====== QUOTED PASSAGE

Sri Lanka is happier than India, according to UN report

Sri Lanka is happier than India, according to UN report

Jumping four spots from last year, Sri Lanka has been ranked above India but below several other South Asian nations on the list of the world’s happiest countries, published by the United Nations.

According to the World Happiness Report 2018, released by the UN, Sri Lanka ranked 116 out of 156 nations on the index coming in ahead of India (133).

Pakistan (75), Bhutan (97) and Bangladesh (115), however, are ranked above the island nation in the index while China stood at 86th spot.

Finland is the world’s happiest country, according to an annual survey issued on Wednesday that found Americans were getting less happy even as their country became richer.

The United States came in at 18th, down from 14th place last year. Britain was 19th and the United Arab Emirates 20th.

Burundi came bottom in the UN Sustainable Development Solutions Network’s (SDSN) 2018 World Happiness Report which ranked 156 countries according to things such as GDP per capita, social support, healthy life expectancy, social freedom, generosity and absence of corruption.

Taking the harsh, dark winters in their stride, Finns said access to nature, safety, childcare, good schools and free healthcare were among the best things about in their country.

============
====== SUPPLIED ENTRIES

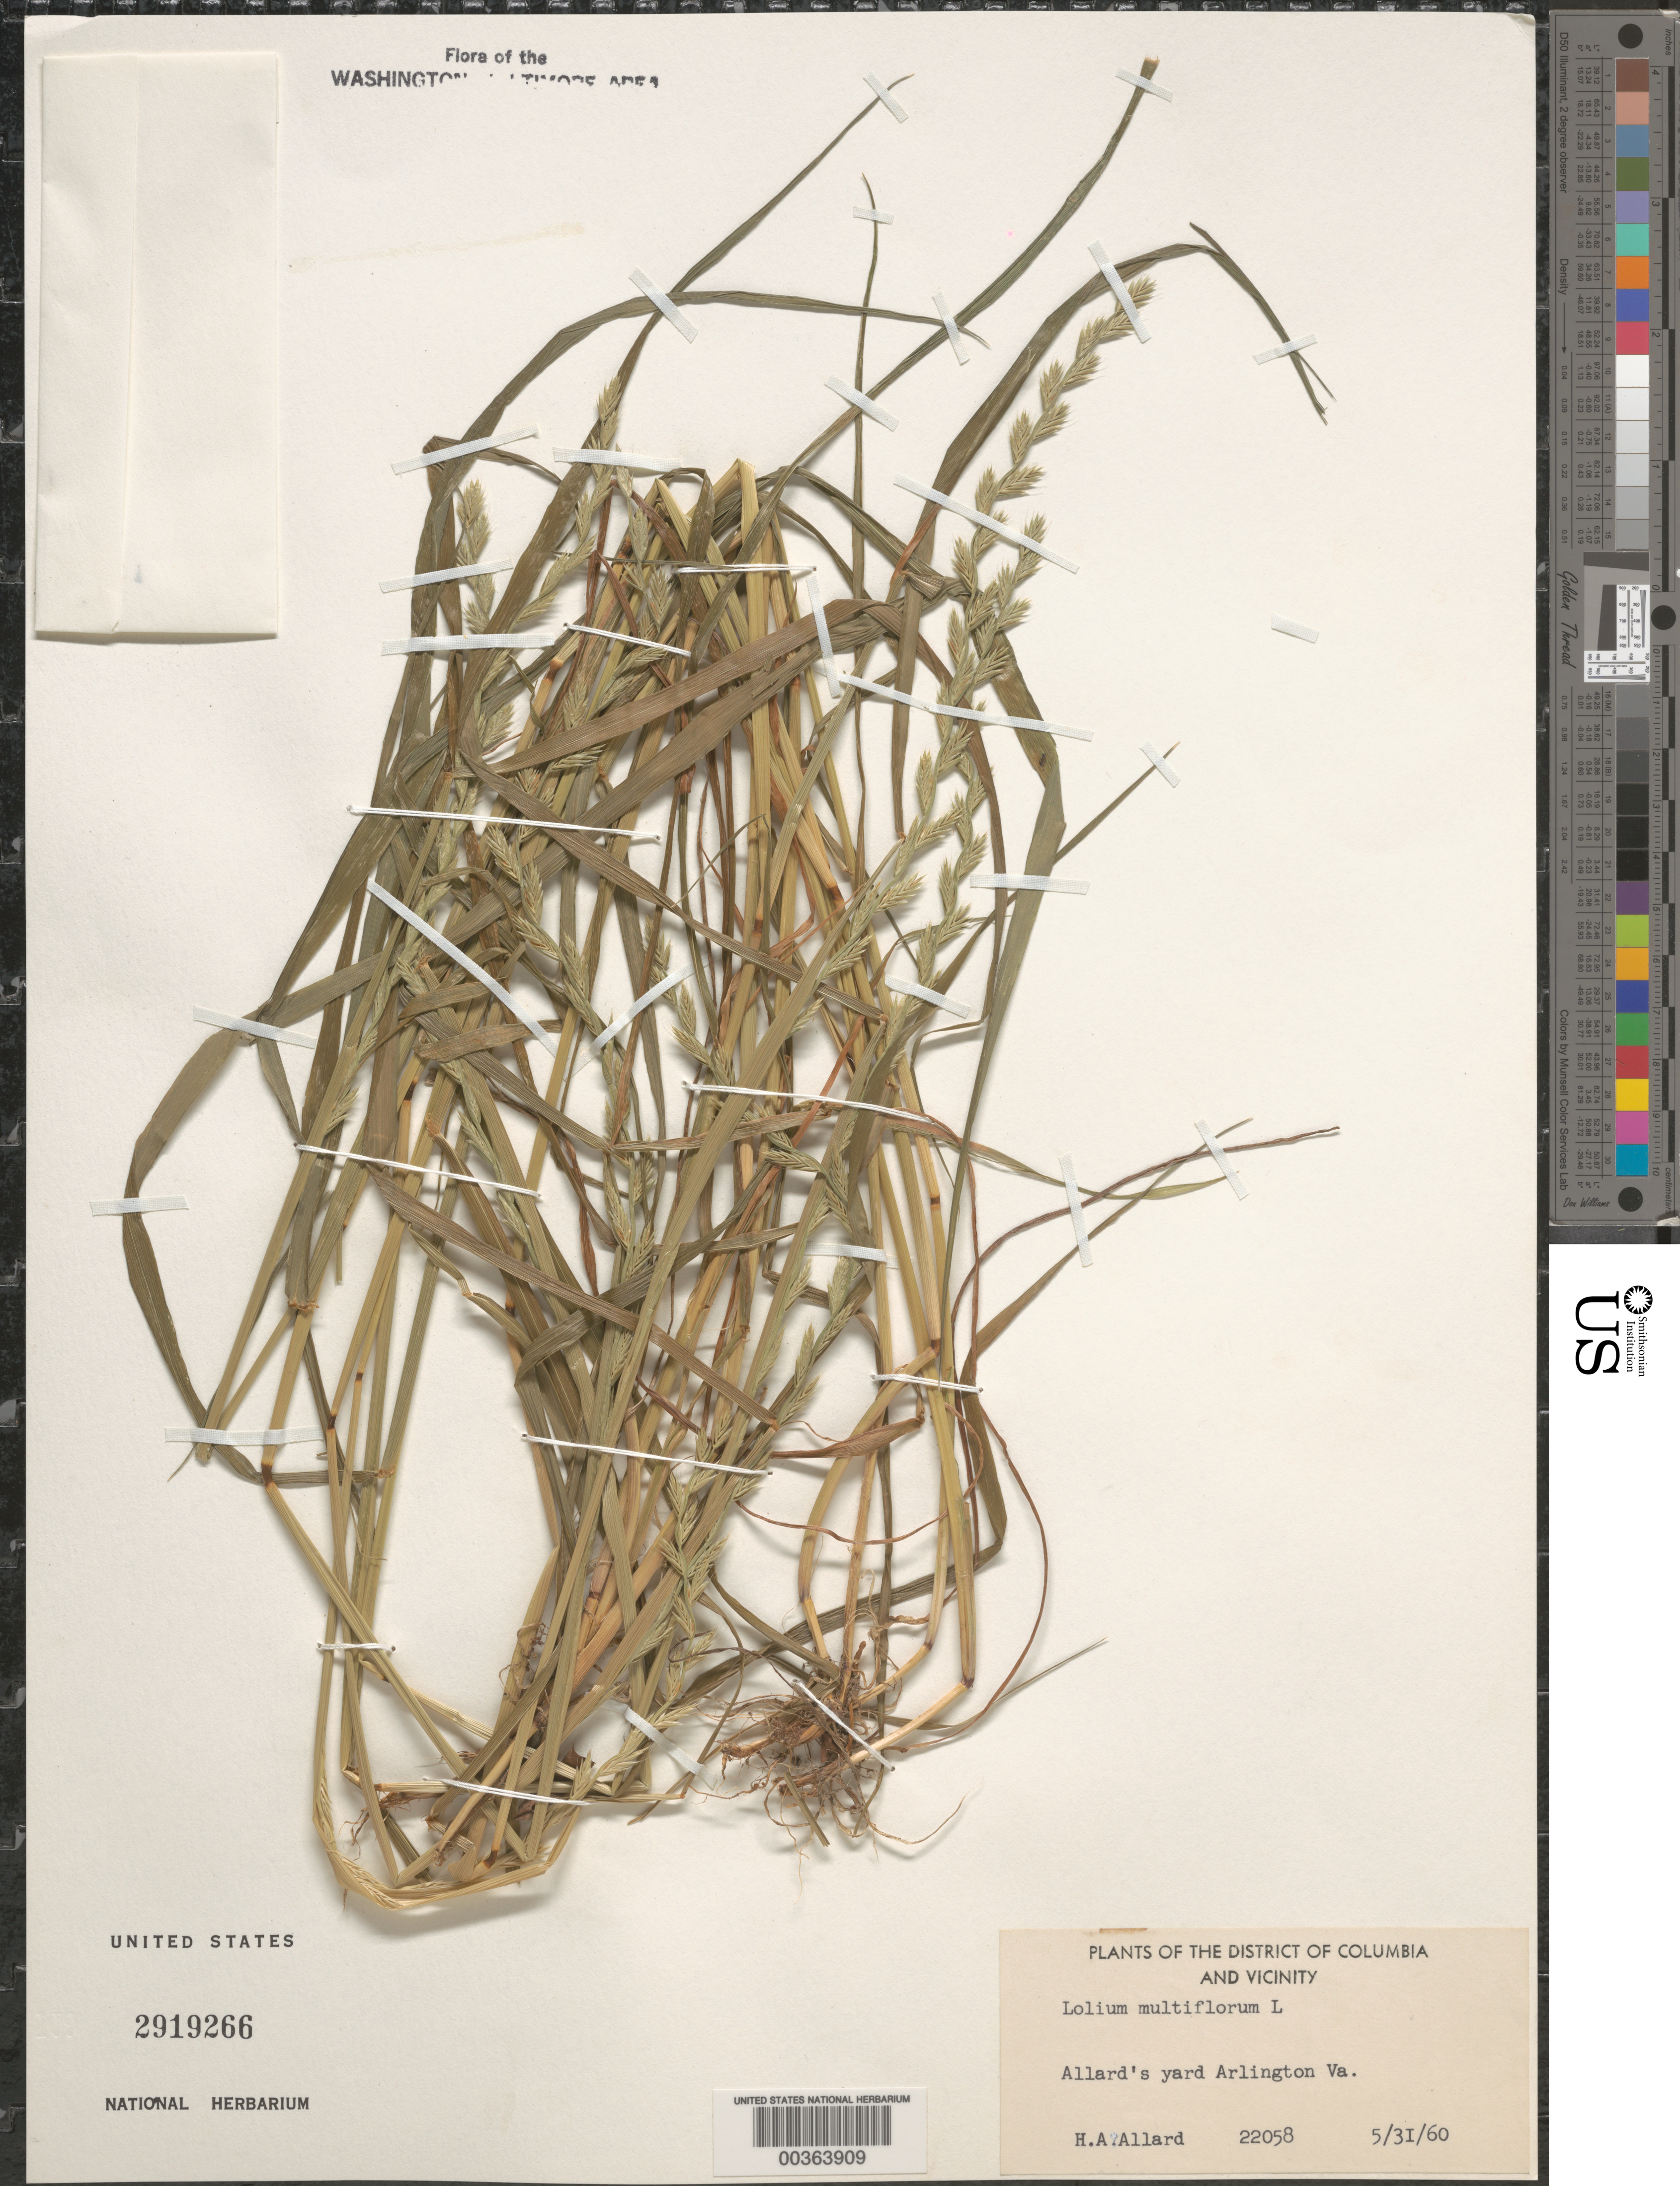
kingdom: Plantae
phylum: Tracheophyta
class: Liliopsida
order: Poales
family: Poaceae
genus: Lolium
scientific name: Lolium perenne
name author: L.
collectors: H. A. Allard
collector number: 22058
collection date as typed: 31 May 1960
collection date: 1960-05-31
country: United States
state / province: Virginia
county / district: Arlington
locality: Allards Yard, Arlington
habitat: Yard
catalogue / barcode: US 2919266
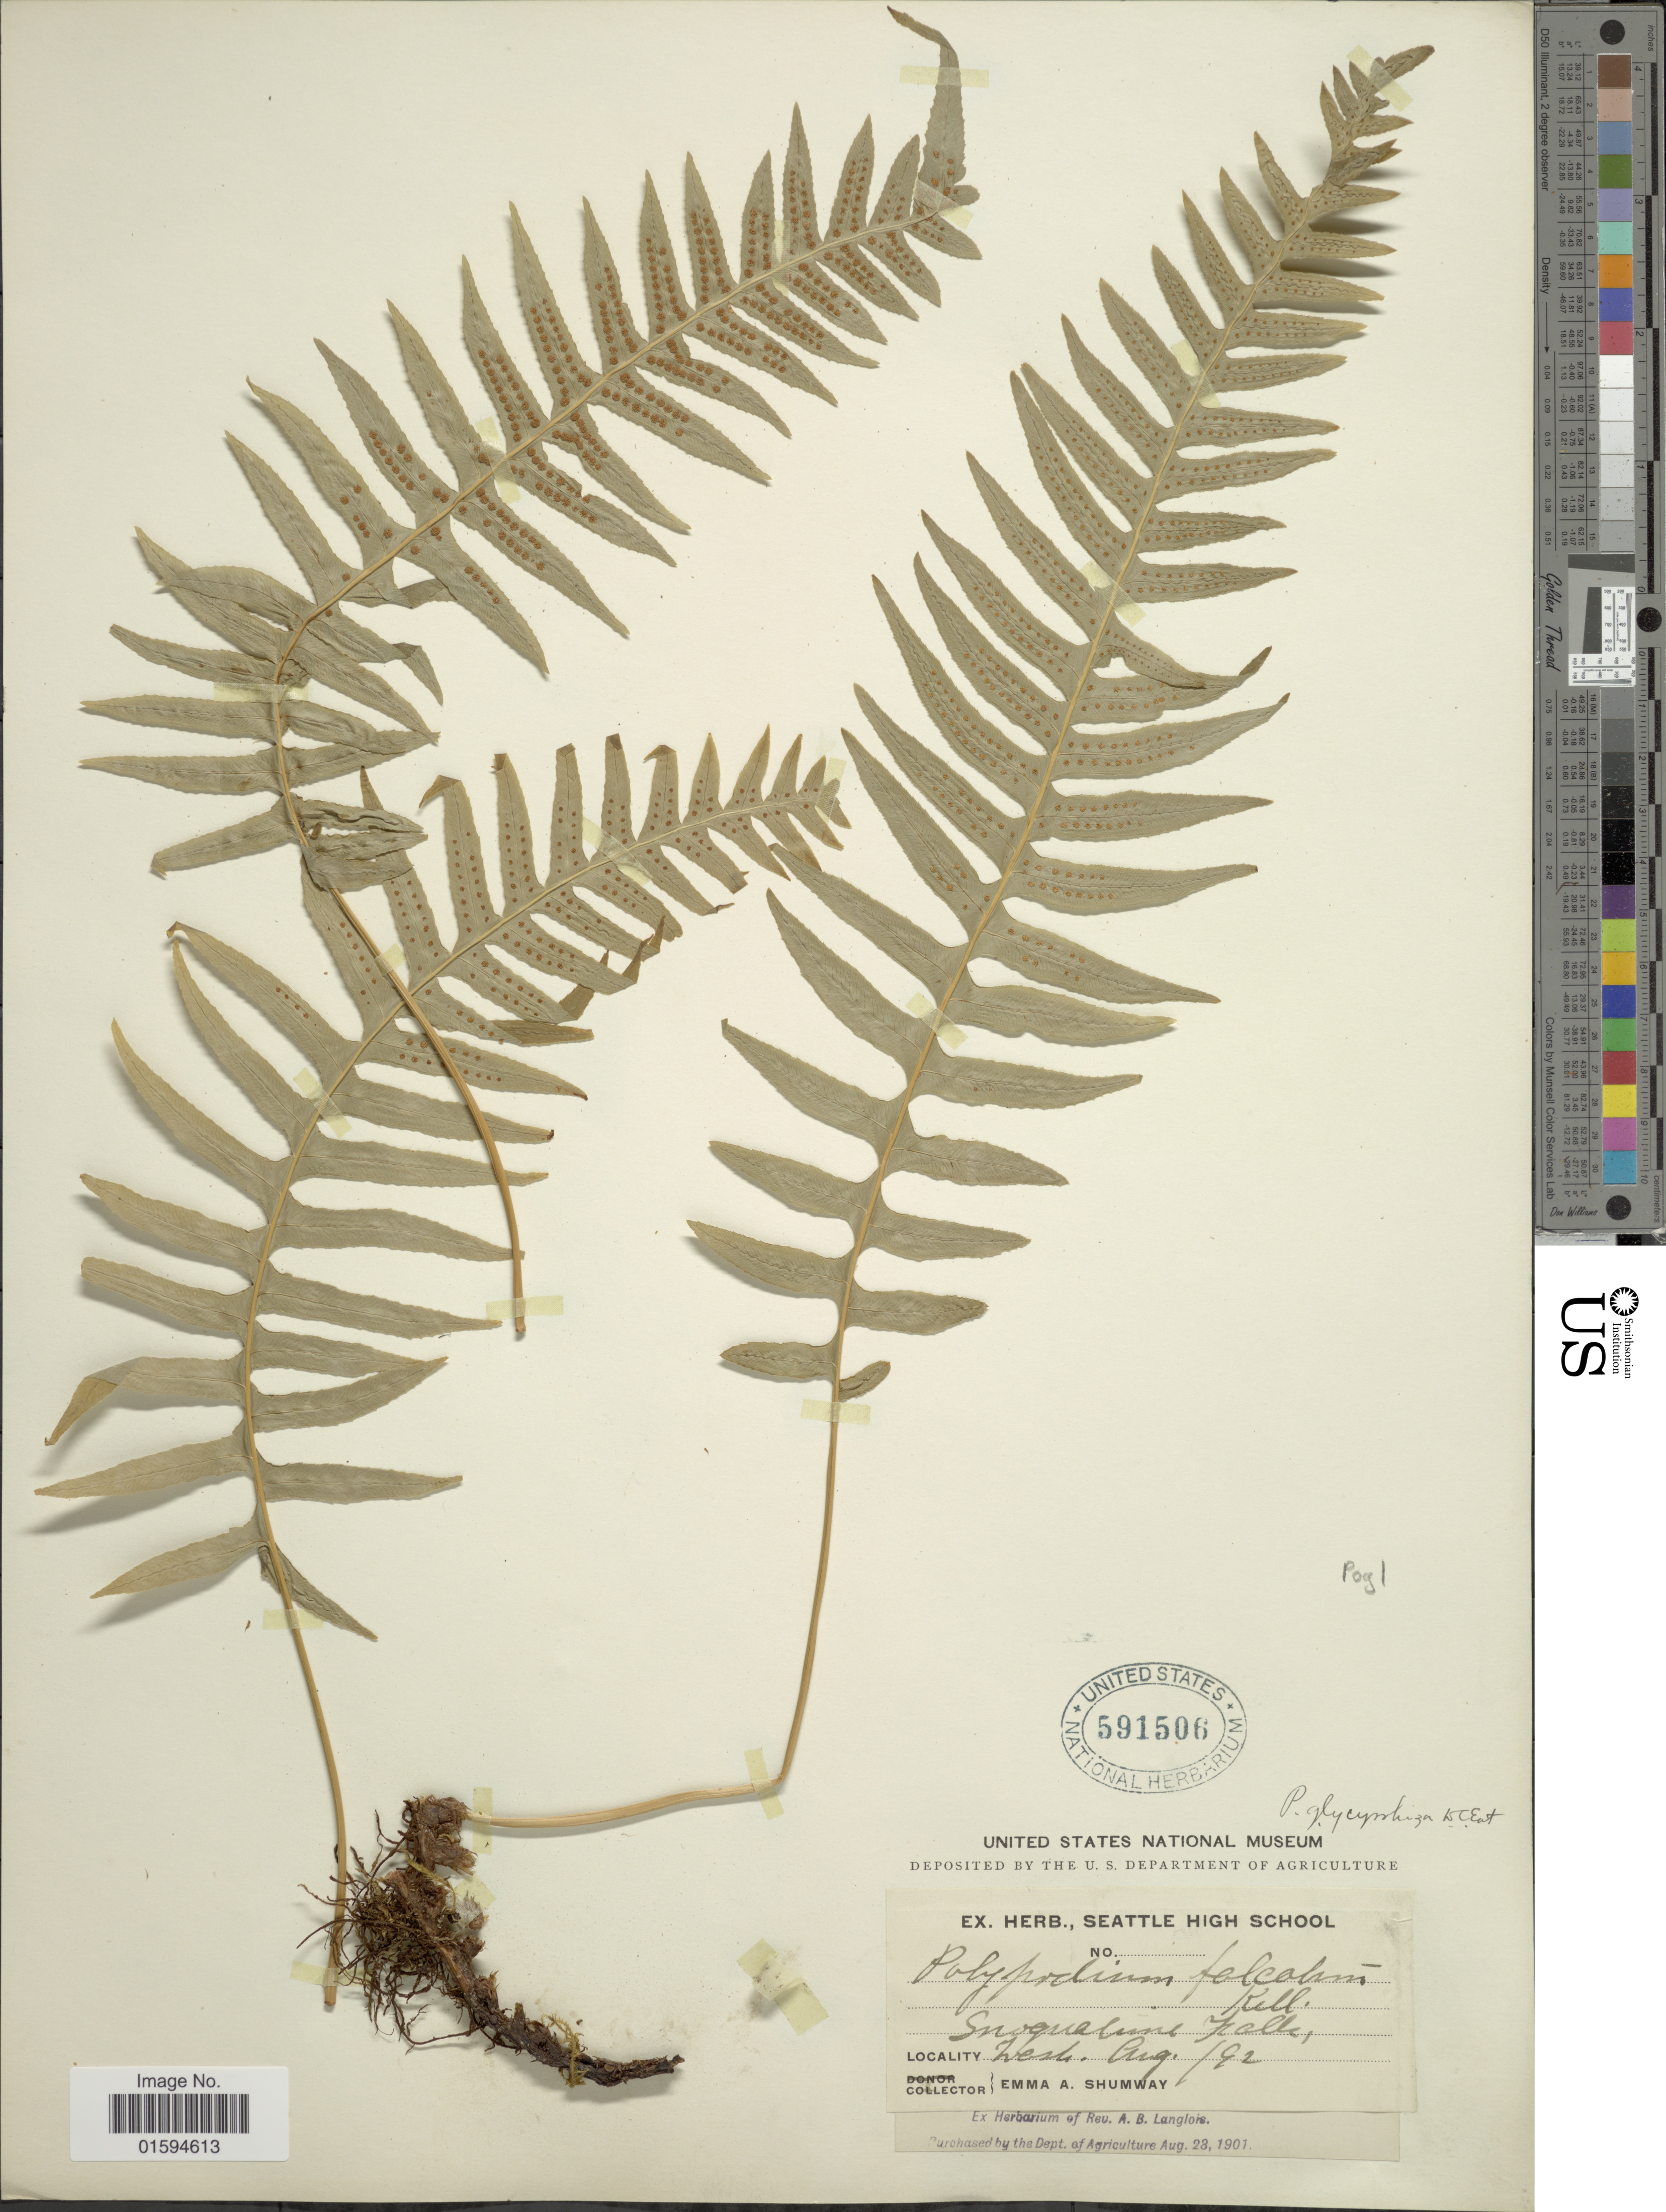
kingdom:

============

Quote the passage from the happiness rankings report exactly, beginning at the words "According to the" and stopping after the words "of India (133).". The data above are independent material and bear no relation to the report on happiness rankings.

According to the World Happiness Report 2018, released by the UN, Sri Lanka ranked 116 out of 156 nations on the index coming in ahead of India (133).